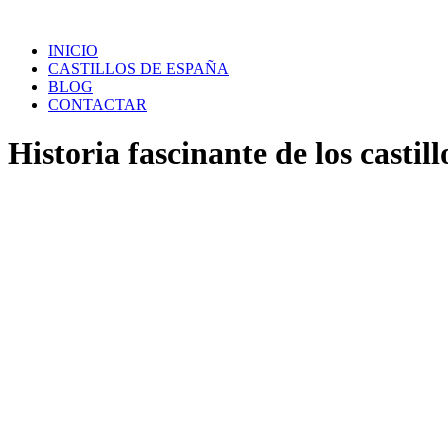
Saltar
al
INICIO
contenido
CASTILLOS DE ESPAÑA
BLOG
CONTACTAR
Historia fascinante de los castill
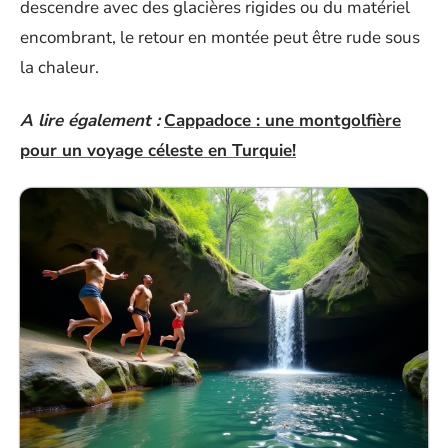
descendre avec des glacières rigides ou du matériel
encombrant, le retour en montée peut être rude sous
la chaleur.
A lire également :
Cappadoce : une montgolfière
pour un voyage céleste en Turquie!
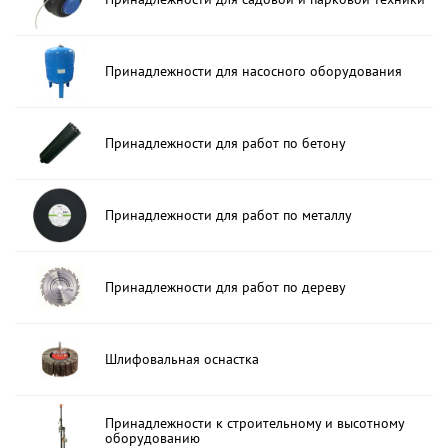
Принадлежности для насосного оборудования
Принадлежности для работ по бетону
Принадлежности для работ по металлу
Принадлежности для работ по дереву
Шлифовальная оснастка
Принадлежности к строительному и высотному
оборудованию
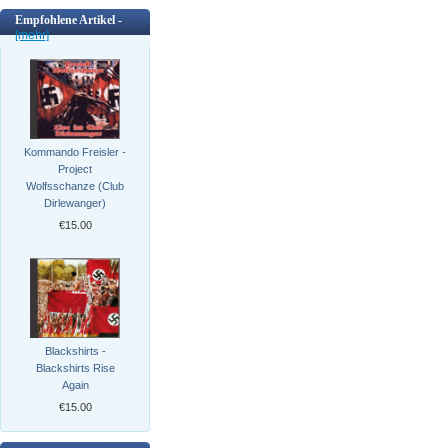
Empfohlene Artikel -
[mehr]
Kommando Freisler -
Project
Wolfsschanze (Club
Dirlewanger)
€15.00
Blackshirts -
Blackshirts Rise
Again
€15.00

--

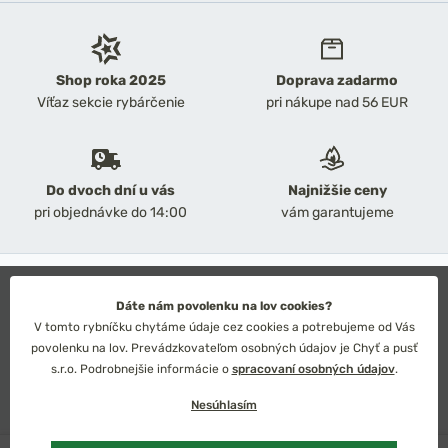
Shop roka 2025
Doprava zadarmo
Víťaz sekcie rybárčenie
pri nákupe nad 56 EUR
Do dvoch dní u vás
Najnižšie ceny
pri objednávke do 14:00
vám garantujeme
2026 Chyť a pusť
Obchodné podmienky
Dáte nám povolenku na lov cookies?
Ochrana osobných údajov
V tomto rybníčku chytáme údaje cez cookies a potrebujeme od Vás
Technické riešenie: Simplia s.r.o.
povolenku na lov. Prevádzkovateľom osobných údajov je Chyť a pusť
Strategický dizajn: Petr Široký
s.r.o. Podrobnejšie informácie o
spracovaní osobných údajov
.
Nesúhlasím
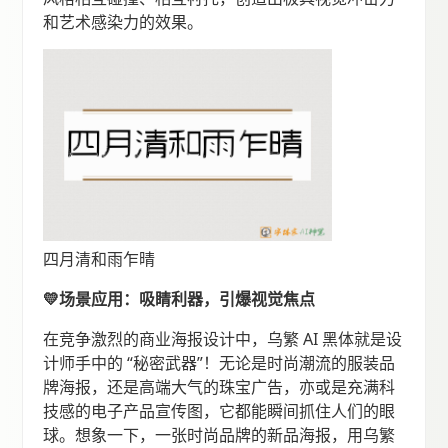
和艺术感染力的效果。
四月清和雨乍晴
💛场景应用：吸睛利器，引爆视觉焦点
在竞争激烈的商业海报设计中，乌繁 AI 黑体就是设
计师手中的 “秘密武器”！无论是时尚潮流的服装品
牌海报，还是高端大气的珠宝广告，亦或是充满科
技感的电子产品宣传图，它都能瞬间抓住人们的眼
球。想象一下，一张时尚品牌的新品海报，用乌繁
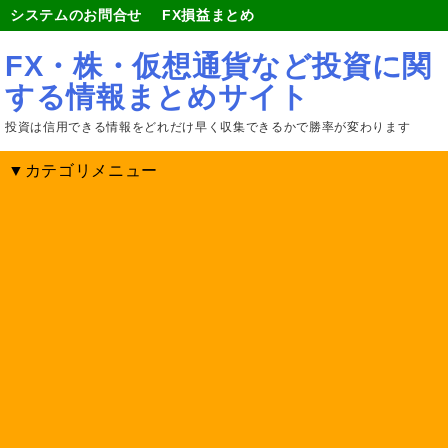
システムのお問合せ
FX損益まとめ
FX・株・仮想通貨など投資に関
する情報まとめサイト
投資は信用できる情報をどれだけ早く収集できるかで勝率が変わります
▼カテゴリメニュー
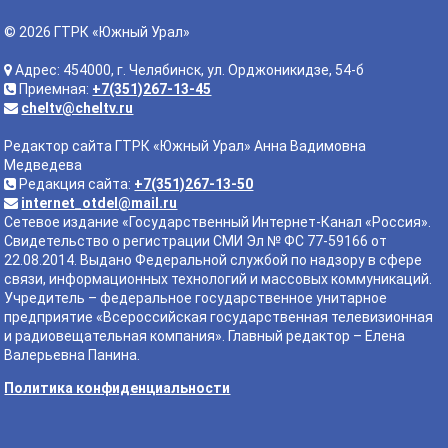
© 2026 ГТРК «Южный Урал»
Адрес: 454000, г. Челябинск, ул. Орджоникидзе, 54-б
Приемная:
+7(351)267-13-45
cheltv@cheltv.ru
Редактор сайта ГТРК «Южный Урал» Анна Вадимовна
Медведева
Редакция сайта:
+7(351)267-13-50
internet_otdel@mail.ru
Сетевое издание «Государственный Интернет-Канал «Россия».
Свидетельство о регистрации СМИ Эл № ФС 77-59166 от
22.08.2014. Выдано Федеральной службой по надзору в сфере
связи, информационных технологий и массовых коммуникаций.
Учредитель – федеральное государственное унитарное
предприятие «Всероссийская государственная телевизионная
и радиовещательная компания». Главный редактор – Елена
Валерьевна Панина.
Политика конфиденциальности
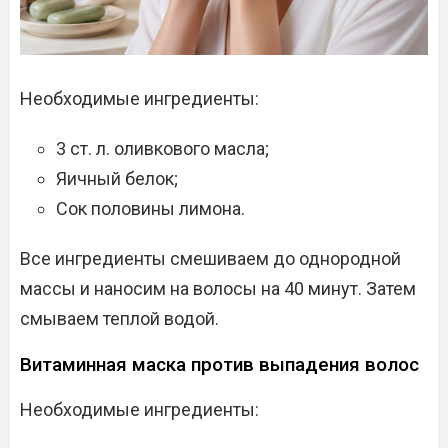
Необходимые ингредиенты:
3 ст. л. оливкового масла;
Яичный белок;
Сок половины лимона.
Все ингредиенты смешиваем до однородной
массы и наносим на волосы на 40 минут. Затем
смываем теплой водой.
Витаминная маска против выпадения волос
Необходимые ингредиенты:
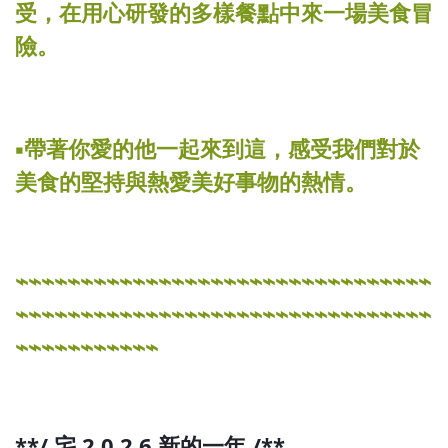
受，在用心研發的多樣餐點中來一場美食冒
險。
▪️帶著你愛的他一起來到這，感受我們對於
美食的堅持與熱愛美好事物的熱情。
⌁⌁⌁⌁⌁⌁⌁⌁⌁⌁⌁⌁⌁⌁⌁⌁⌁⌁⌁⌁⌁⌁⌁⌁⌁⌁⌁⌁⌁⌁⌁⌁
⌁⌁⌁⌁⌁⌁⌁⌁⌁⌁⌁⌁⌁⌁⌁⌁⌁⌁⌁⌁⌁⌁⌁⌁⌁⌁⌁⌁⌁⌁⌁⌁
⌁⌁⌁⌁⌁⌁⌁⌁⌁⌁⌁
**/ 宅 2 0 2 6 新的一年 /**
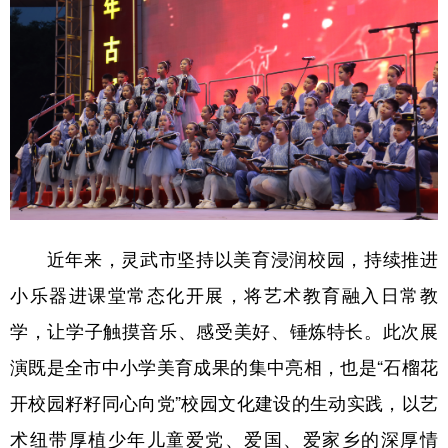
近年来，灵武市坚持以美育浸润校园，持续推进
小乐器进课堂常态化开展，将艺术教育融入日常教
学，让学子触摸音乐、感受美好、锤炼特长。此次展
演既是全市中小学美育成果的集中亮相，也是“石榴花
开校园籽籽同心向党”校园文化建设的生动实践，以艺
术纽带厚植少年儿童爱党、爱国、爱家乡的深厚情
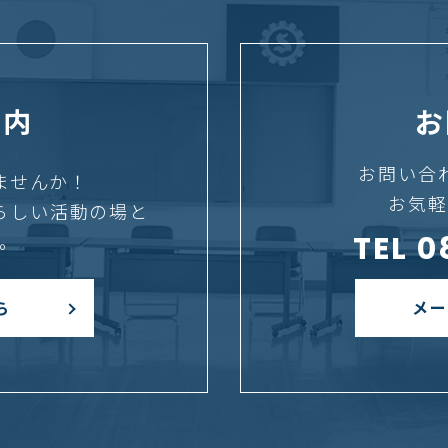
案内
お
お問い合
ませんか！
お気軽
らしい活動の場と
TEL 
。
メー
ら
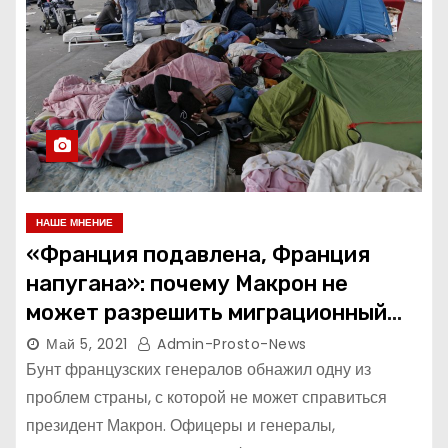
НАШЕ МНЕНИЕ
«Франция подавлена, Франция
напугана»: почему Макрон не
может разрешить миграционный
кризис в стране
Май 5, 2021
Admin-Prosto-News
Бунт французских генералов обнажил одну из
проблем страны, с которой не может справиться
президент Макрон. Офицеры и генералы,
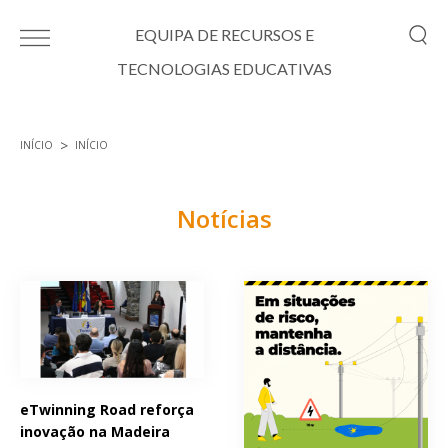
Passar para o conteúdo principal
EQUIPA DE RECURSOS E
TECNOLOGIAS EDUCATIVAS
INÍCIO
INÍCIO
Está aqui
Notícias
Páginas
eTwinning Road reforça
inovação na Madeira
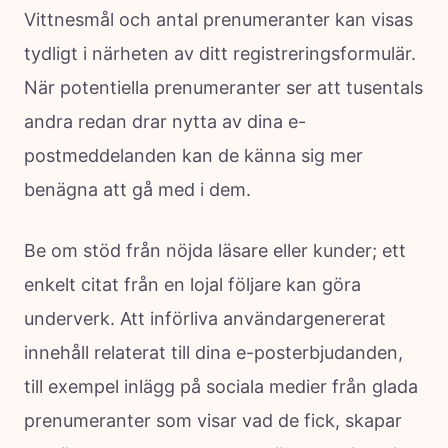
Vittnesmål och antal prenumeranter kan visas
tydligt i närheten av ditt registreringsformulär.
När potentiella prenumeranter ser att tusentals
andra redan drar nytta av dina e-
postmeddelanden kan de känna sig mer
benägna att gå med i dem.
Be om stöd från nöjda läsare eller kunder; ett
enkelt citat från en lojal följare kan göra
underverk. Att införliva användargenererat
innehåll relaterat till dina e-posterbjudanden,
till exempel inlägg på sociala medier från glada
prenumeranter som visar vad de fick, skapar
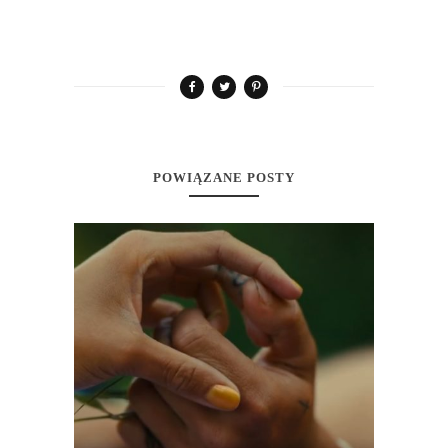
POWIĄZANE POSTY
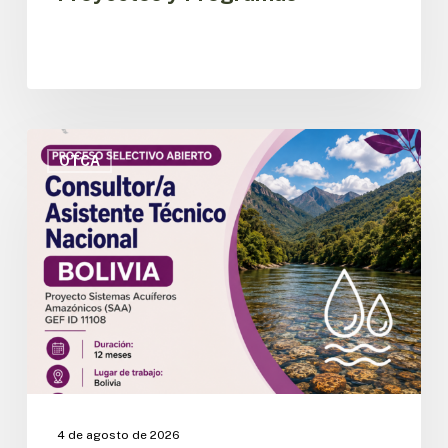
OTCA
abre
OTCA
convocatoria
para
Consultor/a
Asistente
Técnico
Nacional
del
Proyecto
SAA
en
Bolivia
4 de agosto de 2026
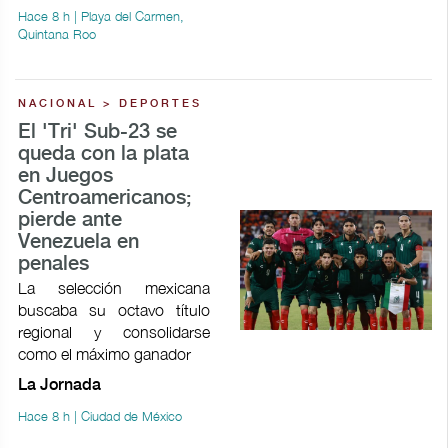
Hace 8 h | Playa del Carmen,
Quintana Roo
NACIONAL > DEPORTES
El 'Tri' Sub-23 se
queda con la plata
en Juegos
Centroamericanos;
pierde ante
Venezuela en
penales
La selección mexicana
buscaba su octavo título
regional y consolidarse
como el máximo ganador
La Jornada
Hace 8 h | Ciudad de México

==

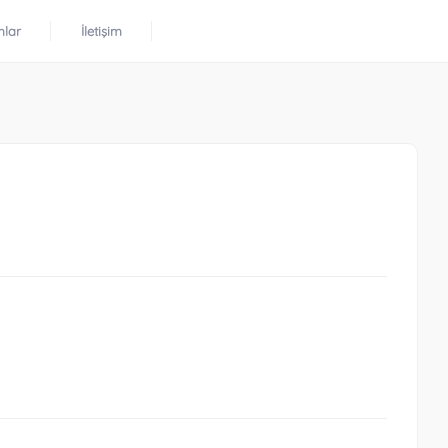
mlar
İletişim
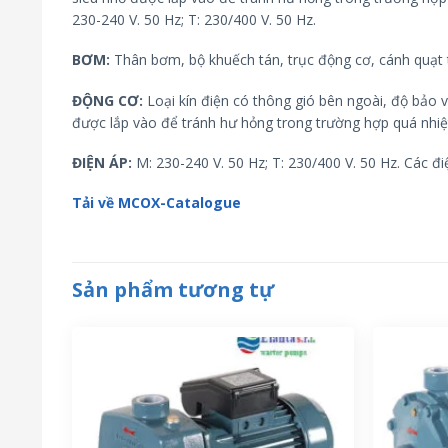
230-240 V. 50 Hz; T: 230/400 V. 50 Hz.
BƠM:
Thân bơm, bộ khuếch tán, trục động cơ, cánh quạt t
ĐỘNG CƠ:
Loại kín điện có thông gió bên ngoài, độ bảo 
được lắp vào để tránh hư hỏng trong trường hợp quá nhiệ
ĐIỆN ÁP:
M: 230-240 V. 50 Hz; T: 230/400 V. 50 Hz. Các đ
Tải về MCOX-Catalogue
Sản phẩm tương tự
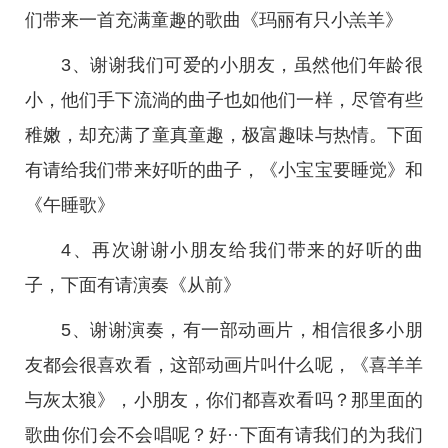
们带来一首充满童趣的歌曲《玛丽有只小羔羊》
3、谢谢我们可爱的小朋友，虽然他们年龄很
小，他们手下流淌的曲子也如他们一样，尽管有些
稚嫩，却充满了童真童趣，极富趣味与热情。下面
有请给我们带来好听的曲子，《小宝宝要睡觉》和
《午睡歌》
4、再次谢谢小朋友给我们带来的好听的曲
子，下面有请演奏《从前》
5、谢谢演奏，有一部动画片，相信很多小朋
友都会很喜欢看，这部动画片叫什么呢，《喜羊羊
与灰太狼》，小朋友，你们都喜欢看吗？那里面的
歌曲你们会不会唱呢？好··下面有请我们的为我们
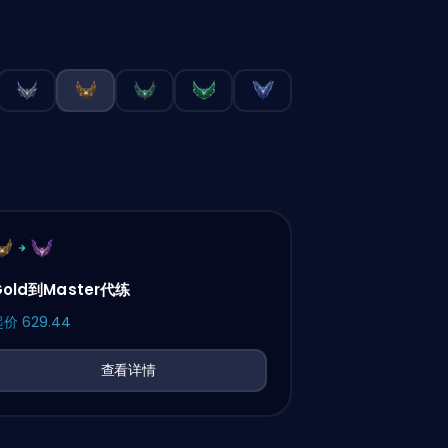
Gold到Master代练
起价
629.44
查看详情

## EXERCISE DIRECTIONS
Set aside each line above that includes the string "povolenku" and report it.

## EXERCISE RESULT
Dáte nám povolenku na lov cookies?
povolenku na lov. Prevádzkovateľom osobných údajov je Chyť a pusť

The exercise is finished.